In the event of such a request, the employer must inform the worker of the action taken within one month of receipt of the request. Depending on the complexity of the request, the employer may also inform the worker within the same time limit that the period will be extended by two months. In addition, the employer must ensure that the access does not affect the rights and freedoms of others, for example by anonymising the personal data of third parties. 

Facts 

A worker had asked her employer in an email dated 28 February 2020 to set an appointment to consult all the evaluation documents in her personnel file. Her employer replied that the right of access should not affect the rights and freedoms of third parties and that he therefore first had to check whether the evaluation documents contained information on the basis of which third parties could be identified.  

Subsequently, by an email dated 18 June 2020, the employer announced that an the employee could make and appointment to consult her personnel file. However, on 1 July 2020, the employee submitted a complaint to the DPA because she considered that her request for access had not been granted.  

Decision of the DPA’s Dispute Chamber 

The DPA recalls that the employer must be transparent and must allow its workers to exercise their rights under the GDPR, including the right of access to personal data. Although the right of access should not prejudice the rights or freedoms of others, this consideration cannot result in the worker being deprived of all information. Therefore, the employer must erase or anonymise the personal data of third parties in advance. However, this cannot be used as a reason for not complying with a request for access in time.  

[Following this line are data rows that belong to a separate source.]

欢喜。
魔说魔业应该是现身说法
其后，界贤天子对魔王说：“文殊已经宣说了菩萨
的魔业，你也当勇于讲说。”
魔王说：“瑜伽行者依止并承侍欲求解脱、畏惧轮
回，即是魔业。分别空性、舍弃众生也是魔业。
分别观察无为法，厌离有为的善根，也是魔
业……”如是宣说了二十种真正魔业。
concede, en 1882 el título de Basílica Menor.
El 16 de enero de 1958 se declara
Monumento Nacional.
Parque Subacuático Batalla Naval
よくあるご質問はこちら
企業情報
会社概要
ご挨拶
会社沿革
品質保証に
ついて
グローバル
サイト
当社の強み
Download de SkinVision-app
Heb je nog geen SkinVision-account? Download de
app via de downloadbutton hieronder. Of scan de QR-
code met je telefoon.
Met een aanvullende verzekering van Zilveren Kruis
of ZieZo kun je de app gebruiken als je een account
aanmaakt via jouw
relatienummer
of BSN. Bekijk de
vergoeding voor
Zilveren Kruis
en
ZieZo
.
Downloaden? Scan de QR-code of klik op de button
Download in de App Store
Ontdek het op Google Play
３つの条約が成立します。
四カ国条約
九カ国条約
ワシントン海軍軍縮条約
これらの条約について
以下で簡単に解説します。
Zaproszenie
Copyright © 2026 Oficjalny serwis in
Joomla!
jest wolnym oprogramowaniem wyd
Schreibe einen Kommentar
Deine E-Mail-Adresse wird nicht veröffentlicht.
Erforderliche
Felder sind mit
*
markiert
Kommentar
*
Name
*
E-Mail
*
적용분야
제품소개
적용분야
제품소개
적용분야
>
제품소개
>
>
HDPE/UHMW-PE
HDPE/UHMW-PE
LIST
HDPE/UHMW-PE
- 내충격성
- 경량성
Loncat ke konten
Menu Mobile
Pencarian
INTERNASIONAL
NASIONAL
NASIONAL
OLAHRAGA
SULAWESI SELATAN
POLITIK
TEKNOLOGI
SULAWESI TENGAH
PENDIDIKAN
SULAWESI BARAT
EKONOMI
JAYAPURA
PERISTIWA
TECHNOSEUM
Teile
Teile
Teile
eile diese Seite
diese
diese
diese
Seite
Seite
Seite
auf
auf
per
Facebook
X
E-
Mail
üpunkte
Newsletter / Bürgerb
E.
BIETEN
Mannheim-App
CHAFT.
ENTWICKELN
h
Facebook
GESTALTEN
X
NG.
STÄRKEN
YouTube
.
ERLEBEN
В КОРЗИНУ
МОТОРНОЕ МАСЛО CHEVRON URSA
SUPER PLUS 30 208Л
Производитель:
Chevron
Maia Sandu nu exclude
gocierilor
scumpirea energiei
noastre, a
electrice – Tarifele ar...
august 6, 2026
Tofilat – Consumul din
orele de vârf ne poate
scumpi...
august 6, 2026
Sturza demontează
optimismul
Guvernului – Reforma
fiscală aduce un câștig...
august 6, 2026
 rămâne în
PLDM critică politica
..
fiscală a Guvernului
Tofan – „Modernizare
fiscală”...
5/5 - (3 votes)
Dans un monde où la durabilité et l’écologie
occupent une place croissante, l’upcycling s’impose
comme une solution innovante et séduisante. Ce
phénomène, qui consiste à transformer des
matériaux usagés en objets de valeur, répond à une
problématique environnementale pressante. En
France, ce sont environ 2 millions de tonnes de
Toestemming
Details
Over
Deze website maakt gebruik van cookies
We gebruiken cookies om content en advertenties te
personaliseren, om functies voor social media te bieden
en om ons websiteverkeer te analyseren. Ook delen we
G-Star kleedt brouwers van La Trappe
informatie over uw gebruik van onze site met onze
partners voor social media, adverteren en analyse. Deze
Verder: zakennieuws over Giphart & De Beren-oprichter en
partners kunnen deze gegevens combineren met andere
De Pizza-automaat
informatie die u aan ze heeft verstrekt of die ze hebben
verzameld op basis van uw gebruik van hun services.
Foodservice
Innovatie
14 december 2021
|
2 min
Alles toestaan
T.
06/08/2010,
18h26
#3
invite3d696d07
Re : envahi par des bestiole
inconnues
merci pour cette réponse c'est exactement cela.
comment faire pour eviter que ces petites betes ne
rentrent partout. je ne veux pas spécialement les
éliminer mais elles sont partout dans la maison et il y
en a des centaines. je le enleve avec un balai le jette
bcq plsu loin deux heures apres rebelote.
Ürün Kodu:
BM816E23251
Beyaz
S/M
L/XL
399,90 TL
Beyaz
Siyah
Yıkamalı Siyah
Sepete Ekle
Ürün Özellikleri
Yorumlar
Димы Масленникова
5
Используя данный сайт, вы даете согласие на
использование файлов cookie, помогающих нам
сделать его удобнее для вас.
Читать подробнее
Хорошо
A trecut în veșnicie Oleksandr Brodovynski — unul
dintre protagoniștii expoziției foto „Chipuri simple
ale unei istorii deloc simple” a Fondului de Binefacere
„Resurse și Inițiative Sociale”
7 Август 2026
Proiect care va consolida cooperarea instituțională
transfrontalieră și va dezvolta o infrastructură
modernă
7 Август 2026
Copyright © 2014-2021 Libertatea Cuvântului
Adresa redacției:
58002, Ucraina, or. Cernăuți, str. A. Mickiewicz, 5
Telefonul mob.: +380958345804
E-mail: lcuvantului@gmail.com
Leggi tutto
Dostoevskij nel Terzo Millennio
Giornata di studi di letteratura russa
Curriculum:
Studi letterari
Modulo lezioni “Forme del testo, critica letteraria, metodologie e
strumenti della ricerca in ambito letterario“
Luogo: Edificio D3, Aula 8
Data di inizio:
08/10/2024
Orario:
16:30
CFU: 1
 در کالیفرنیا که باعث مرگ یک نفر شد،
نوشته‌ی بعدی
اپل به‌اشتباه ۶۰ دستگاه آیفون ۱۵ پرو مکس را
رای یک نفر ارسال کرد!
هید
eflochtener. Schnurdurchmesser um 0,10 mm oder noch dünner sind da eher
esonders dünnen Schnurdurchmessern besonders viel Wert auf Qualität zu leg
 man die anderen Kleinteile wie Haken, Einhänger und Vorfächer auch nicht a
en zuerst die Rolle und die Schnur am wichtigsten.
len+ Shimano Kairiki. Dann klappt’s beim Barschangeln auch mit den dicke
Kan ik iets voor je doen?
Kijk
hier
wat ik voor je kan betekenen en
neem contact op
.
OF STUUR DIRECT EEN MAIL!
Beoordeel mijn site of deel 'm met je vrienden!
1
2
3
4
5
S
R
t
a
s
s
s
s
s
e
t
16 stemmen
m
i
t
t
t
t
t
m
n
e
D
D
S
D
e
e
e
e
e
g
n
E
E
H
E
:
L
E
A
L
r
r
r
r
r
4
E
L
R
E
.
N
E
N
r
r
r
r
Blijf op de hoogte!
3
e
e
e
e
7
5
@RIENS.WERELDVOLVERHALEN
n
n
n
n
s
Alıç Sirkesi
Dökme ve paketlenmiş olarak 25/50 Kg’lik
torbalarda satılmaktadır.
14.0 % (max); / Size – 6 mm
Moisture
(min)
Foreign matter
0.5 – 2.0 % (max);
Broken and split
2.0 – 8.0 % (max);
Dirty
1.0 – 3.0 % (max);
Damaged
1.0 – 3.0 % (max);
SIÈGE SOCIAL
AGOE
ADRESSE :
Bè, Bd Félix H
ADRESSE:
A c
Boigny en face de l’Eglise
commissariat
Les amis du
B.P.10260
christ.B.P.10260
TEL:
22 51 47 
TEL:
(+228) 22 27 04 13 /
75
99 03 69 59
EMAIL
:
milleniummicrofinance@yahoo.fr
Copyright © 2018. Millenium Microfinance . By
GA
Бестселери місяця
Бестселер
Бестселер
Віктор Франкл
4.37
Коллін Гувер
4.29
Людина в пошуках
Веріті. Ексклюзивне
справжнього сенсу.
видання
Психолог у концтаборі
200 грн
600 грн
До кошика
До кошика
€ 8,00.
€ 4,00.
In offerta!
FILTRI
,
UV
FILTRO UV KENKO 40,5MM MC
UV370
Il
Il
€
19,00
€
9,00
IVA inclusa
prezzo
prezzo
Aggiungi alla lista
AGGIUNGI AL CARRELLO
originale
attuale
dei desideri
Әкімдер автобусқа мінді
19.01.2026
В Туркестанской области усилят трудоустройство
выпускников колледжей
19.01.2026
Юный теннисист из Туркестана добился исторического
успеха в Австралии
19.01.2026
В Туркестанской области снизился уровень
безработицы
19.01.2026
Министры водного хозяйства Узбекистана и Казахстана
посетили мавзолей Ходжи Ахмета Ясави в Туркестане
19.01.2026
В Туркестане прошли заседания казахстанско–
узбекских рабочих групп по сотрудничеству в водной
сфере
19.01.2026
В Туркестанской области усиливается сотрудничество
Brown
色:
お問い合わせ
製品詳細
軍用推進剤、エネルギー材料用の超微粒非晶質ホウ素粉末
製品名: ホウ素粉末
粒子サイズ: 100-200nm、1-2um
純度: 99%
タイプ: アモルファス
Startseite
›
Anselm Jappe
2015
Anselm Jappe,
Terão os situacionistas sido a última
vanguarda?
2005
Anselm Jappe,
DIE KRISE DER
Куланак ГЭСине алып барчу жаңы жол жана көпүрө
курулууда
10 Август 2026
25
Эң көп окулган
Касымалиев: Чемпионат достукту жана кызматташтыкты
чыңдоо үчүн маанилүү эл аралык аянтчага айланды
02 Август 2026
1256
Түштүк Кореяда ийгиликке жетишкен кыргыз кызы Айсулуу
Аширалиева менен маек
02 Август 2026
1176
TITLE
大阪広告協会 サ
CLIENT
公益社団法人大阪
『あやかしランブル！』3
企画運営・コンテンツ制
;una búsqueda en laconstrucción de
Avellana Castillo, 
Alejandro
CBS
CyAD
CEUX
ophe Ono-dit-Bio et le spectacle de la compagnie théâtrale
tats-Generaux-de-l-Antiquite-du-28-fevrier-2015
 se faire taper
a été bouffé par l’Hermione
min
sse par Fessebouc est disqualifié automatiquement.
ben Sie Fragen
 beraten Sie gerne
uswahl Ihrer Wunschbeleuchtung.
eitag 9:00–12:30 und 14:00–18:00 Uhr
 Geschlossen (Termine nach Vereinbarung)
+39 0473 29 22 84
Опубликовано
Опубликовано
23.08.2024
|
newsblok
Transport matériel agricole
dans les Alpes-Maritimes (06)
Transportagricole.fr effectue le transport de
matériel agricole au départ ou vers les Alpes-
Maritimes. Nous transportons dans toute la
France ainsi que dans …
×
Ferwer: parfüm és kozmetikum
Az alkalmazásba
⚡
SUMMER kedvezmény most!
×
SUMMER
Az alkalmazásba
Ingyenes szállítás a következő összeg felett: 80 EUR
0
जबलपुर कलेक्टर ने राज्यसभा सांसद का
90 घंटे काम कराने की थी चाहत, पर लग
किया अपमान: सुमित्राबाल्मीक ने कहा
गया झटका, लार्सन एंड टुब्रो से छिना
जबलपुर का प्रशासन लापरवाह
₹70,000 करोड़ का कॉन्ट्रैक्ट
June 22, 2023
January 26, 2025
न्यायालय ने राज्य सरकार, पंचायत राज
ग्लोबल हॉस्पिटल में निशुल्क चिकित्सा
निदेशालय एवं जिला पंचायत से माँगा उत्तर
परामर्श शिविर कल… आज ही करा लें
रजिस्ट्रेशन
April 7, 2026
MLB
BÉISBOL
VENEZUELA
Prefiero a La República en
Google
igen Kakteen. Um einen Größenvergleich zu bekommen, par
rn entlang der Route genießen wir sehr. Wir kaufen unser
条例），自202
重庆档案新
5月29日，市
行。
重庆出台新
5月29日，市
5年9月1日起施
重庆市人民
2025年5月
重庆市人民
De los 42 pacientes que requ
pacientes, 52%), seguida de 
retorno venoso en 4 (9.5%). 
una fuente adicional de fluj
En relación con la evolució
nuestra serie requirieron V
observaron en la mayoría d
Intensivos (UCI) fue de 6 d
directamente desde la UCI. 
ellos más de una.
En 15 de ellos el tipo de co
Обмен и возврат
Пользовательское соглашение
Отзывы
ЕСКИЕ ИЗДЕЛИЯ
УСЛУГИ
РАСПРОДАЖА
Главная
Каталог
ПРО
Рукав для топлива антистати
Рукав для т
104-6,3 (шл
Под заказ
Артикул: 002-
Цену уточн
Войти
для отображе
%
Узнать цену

The DPA considered that the GDPR had been violated because the employer had failed to respond adequately to the request within one month of receipt (nor had he informed the worker of any extension of the period). The DPA ordered the employer to give the worker access to her personnel file, including the evaluation forms. 

Action point 

In the event of a request for access to a personnel file, ensure that you proceed as quickly as possible with the anonymisation or erasing of third parties’ personal data, so that you can comply with the request in time. In addition, it would be best to include a clear procedure in your privacy policy to facilitate the right of access.